Any name change could be part of a marketing campaign aimed at city consumers if Lenox Hill becomes part of the health system, experts said.

"It really is the right time for a name change," said public relations specialist Katherine Heaviside, president of Epoch 5 in Huntington, noting it had been 13 years since the merger.

Although North Shore-LIJ is Long Island's largest employer, with 37,000 employees, it is also the ninth-largest employer in New York City with three hospitals - Staten Island University Hospital, North Shore University at Forest Hills Hospital and Long Island Jewish Medical Center in Queens on the Nassau border.

Lenox Hill, an independent hospital without a larger system to help negotiate insurance reimbursement rates or refer patients, has lost more than $165 million over the past five years, according to published reports.

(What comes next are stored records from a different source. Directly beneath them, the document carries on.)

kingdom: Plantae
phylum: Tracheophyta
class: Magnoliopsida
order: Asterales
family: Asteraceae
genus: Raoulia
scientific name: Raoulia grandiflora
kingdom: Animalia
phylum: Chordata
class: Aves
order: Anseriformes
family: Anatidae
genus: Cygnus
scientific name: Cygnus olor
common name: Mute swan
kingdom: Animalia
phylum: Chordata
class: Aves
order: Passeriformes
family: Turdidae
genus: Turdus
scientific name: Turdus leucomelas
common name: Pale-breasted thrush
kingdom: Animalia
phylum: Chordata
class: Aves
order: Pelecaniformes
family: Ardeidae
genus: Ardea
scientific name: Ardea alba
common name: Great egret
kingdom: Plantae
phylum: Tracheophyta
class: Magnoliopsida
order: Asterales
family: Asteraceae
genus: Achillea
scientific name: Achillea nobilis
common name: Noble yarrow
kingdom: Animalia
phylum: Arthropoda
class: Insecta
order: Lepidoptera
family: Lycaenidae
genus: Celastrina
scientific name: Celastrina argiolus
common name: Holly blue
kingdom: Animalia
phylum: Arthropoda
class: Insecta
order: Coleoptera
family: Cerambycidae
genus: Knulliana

"Like many independent hospitals across the country, we are exploring a strategic alliance with a larger health care system to be best positioned for the future of health care," said Lenox Hill spokeswoman Barbara Osborn.

Lenox Hill is seen as an attractive acquisition because it is the community hospital for Manhattan's most affluent neighborhood, said Howard Berliner, professor and chairman of the department of health policy and management at SUNY Downstate Medical Center in Brooklyn. NYU Langone Medical Center and The Mount Sinai Hospital were interested, but Osborn said Lenox Hill is negotiating exclusively with North Shore-LIJ.

Any deal with Lenox Hill would require Federal Trade Commission approval to make sure its takeover would not create a monopoly. But Lynam said state Health Department approval wouldn't be necessary, leading some health experts to speculate that North Shore-LIJ wasn't interested in buying the hospital but merely taking control of its board.

For Lenox Hill, such a deal could help it get better insurance reimbursements and patient referrals while allowing it to maintain its own identity.

"There's a chance, with some good management . . . to make Lenox Hill a jewel of a hospital again," Berliner said.


A medical powerhouse

1953: North Shore University Hospital opens in Manhasset.

1954: Construction begins on Long Island Jewish Hospital on Nassau-Queens border.

1990: North Shore acquires Glen Cove Hospital.

1992: North Shore Health System is incorporated.

1994: Huntington Hospital becomes part of North Shore.

1995: North Shore takes control of hospitals in Plainview, Valley Stream, Forest Hills and Syosset.

1996: North Shore takes control of Staten Island University Hospital and Southside Hospital in Bay Shore.

1997: North Shore Health System and Long Island Jewish Medical Center merge, creating North Shore-LIJ Health System.

2002: North Shore-LIJ purchases Franklin Hospital Medical Center

2005: Affiliation with Nassau University Medical Center begins.

2008: Full purchase of Staten Island University Hospital made.

2010: Negotiations begin to take control of Lenox Hill Hospital in Manhattan.